- _WHAT IS BEING ASKED_
Would you print every entry exactly as it appears?

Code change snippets
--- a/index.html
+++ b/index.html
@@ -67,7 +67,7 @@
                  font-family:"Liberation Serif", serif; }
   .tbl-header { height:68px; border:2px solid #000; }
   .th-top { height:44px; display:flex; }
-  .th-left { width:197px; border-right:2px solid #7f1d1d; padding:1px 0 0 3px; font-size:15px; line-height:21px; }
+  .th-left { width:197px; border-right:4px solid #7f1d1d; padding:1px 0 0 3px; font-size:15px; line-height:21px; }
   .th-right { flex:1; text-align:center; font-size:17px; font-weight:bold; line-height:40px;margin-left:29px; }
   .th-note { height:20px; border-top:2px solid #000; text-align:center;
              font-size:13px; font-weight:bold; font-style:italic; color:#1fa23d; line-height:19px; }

- _RESPONSE FOR THIS EXERCISE_
--- a/index.html
+++ b/index.html
@@ -67,7 +67,7 @@
                  font-family:"Liberation Serif", serif; }
   .tbl-header { height:68px; border:2px solid #000; }
   .th-top { height:44px; display:flex; }
-  .th-left { width:197px; border-right:2px solid #7f1d1d; padding:1px 0 0 3px; font-size:15px; line-height:21px; }
+  .th-left { width:197px; border-right:4px solid #7f1d1d; padding:1px 0 0 3px; font-size:15px; line-height:21px; }
   .th-right { flex:1; text-align:center; font-size:17px; font-weight:bold; line-height:40px;margin-left:29px; }
   .th-note { height:20px; border-top:2px solid #000; text-align:center;
              font-size:13px; font-weight:bold; font-style:italic; color:#1fa23d; line-height:19px; }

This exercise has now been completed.